Régulation, éthique et gouvernance, les équilibres à construire
Le quatrième panel a abordé les questions de régulation et d’éthique, devenues centrales à mesure que les métiers évoluent. Des responsables institutionnels et experts tels que Anaclet Ngoua, Germain Ngoyo, Alberto Mounguengui Moudoki, Célestin Kadjidja et Edoh Signon ont échangé avec les participants sur les cadres nécessaires pour accompagner durablement les transformations, en conciliant innovation, responsabilité et régulation.
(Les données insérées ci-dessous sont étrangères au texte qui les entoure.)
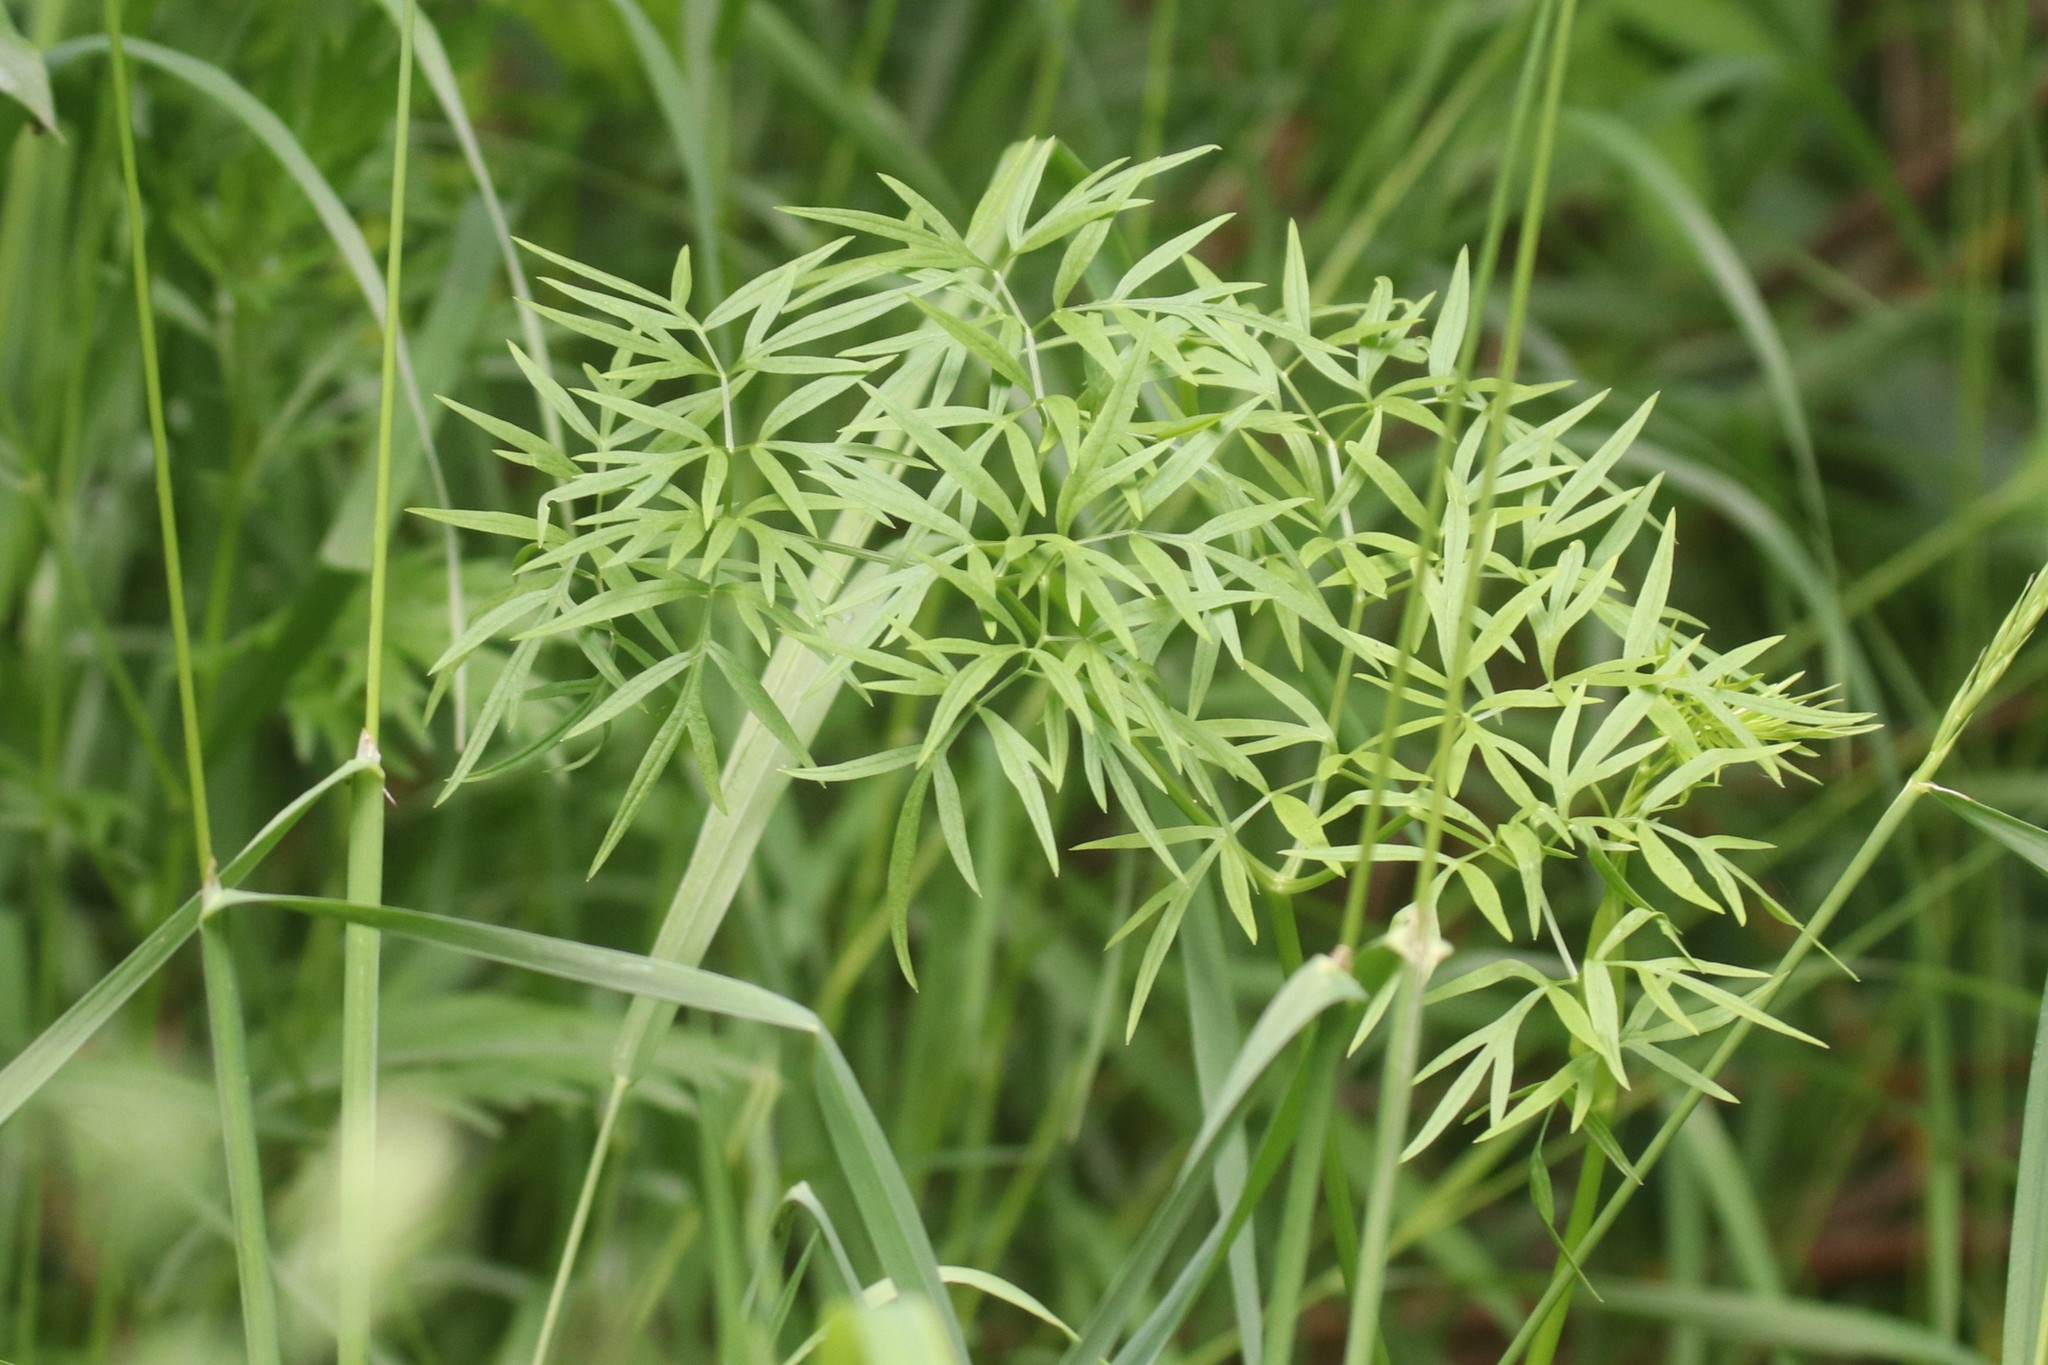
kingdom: Plantae
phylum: Tracheophyta
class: Magnoliopsida
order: Apiales
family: Apiaceae
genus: Cenolophium
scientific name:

Une cérémonie de distinctions pour saluer l’excellence
La journée s’est conclue par une cérémonie de distinctions marquée par la remise d’une vingtaine de trophées à des entreprises, institutions et personnalités ayant marqué le secteur. Parmi les lauréats figurent Canal+ pour la meilleure campagne de communication, BGFI pour la communication institutionnelle, Comilog pour la communication responsable, Gozem pour l’innovation marketing, ou encore École 241 pour le développement des talents. Invité spécial de cette première édition, Michel Russel Lohoré s’est vu décerner le Prix d’Honneur pour la Promotion de la Communication en Afrique, une distinction symbolique saluant son engagement en faveur du développement de la profession sur le continent. Le trophée lui a été remis par le Vice-Président de la République, Alexandre Barro Chambrier, conférant à cette reconnaissance une portée institutionnelle forte.

Une dynamique appelée à durer
Au-delà des panels et des distinctions, le PROCOM Forum s’est imposé comme un espace d’échanges exigeants, réunissant institutions publiques, entreprises, médias, agences et jeunes talents autour d’un objectif commun : faire progresser les pratiques et renforcer l’impact de la communication dans les transformations économiques et sociales. La présence de hautes personnalités, dont Germain Biahodjow et Mark-Alexandre Doumba, a contribué à asseoir la crédibilité et la portée stratégique de l’événement.
Si cette première édition apparaît comme un succès, elle pose surtout les bases d’un rendez-vous appelé à s’inscrire dans la durée. En fédérant les acteurs autour d’une vision commune et en initiant une dynamique collective, le PROCOM Forum dépasse le cadre d’un simple événement pour s’affirmer comme un levier structurant pour l’avenir de la communication en Afrique centrale.